● **What is required**: With the pictures left out, retype exactly the lines below starting at the line that contains "1000 617 2.88" and ending at the line that contains "5 371 32.12".

● **Records provided**:
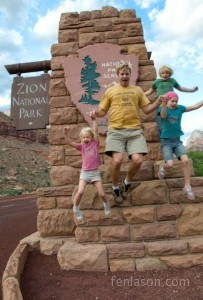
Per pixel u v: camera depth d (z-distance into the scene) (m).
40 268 4.97
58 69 6.37
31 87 7.27
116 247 4.88
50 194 5.70
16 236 8.36
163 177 5.34
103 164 5.92
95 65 6.21
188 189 4.84
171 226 5.12
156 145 5.89
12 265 4.63
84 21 6.58
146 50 6.34
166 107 4.91
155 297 4.00
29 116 7.16
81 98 6.11
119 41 6.40
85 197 5.25
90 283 4.43
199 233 5.13
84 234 5.14
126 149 4.86
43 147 83.12
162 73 5.41
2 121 78.19
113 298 4.02
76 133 6.09
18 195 33.84
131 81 6.05
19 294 3.88
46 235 5.66
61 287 4.34
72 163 5.98
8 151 66.12
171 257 4.83
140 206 5.25
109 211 4.82
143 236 5.07
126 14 6.59
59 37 6.54
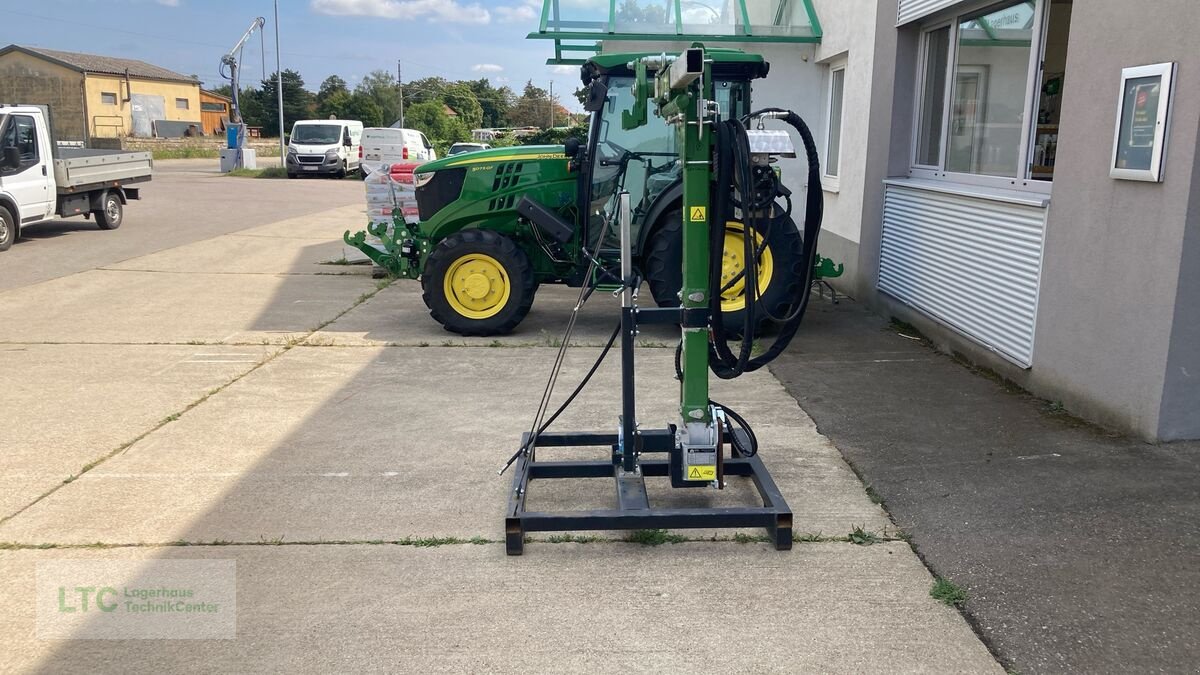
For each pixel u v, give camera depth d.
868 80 7.96
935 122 7.15
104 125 50.78
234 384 5.79
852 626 2.88
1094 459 4.10
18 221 12.09
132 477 4.18
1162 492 3.71
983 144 6.25
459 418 5.07
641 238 6.87
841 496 3.87
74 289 9.25
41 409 5.24
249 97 84.31
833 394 5.33
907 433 4.61
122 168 14.54
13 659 2.75
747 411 5.04
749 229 3.40
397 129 29.36
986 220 5.71
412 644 2.82
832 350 6.42
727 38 9.69
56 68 48.97
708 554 3.39
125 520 3.71
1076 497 3.71
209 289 9.36
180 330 7.41
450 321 7.11
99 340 7.04
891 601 3.03
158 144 47.59
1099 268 4.53
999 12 5.95
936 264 6.50
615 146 6.88
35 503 3.89
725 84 6.90
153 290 9.25
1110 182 4.42
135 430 4.87
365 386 5.75
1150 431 4.21
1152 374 4.17
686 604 3.03
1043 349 5.08
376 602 3.07
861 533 3.50
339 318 7.94
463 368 6.21
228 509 3.82
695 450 3.66
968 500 3.75
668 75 3.52
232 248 12.45
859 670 2.64
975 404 5.06
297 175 31.27
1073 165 4.73
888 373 5.79
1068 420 4.69
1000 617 2.88
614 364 6.34
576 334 7.31
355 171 32.88
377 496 3.96
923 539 3.44
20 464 4.36
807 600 3.04
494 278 7.11
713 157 3.54
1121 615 2.87
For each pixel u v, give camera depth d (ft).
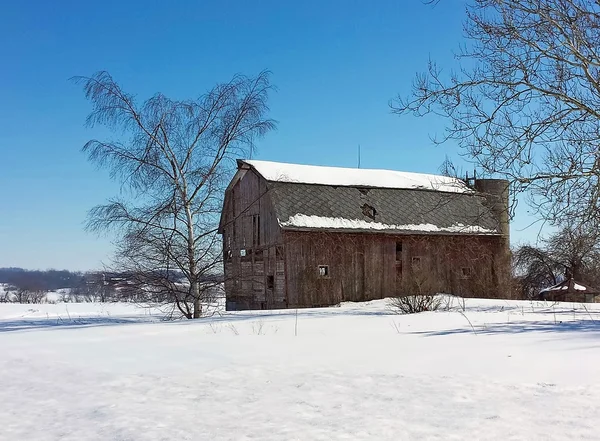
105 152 68.44
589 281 120.88
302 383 23.84
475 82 52.90
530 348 29.91
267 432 17.04
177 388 24.53
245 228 107.76
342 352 31.73
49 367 32.55
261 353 32.73
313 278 97.30
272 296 99.40
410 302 68.69
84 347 40.68
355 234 101.71
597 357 26.35
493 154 52.06
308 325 49.44
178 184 69.31
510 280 112.98
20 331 60.08
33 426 19.57
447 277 108.27
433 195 109.70
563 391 20.03
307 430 17.01
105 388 25.48
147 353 35.68
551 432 15.55
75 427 19.12
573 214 50.24
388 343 34.81
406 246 105.70
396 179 114.62
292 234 96.53
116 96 68.90
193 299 71.10
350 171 116.78
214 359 31.48
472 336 36.47
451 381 22.56
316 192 100.78
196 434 17.29
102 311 107.65
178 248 68.95
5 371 32.12
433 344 33.24
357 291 100.89
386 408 19.13
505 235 112.37
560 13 49.16
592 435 15.14
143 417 19.81
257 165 104.22
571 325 42.50
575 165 49.55
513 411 17.84
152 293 69.31
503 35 51.83
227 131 70.64
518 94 51.85
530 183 51.03
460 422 16.97
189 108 70.54
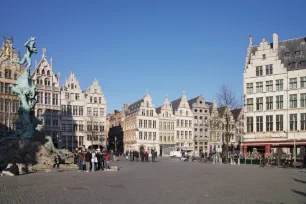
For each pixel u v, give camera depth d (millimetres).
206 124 105000
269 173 32375
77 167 36469
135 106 108875
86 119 94188
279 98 68625
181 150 94500
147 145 102625
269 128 69312
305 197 16625
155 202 14953
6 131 74188
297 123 66062
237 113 104750
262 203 14859
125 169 37406
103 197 16219
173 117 107500
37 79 84188
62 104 91188
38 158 36875
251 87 72312
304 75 66188
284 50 70500
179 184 22125
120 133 117250
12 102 77500
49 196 16312
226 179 25766
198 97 112062
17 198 15578
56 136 85625
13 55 79375
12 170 27516
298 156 58875
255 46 76375
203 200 15570
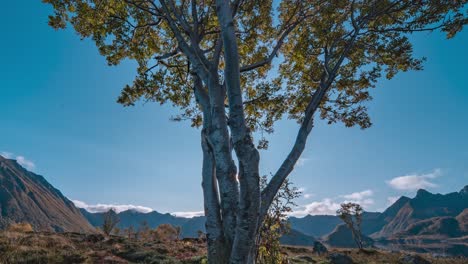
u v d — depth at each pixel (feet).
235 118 19.17
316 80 36.50
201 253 76.48
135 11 40.01
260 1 40.22
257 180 18.53
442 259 101.55
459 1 30.89
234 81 19.65
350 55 35.47
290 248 116.26
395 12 34.12
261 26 42.57
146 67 43.62
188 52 27.30
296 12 40.01
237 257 18.28
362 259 98.43
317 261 86.53
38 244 67.67
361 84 36.27
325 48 32.32
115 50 41.57
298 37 40.50
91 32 41.19
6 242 64.54
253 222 18.22
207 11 36.45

● **Response for this exercise**:
1000 617 2.88
614 364 6.34
576 334 7.31
355 171 32.88
377 496 3.96
923 539 3.44
20 464 4.36
807 600 3.04
494 278 7.11
713 157 3.54
1121 615 2.87
For each pixel u v, give camera depth d (ft).
105 152 68.44
589 281 120.88
302 383 23.84
475 82 52.90
530 348 29.91
267 432 17.04
177 388 24.53
245 228 107.76
342 352 31.73
49 367 32.55
261 353 32.73
313 278 97.30
272 296 99.40
410 302 68.69
84 347 40.68
355 234 101.71
597 357 26.35
493 154 52.06
308 325 49.44
178 184 69.31
510 280 112.98
20 331 60.08
33 426 19.57
447 277 108.27
433 195 109.70
563 391 20.03
307 430 17.01
105 388 25.48
147 353 35.68
551 432 15.55
75 427 19.12
573 214 50.24
388 343 34.81
406 246 105.70
396 179 114.62
292 234 96.53
116 96 68.90
193 299 71.10
350 171 116.78
214 359 31.48
472 336 36.47
451 381 22.56
316 192 100.78
196 434 17.29
102 311 107.65
178 248 68.95
5 371 32.12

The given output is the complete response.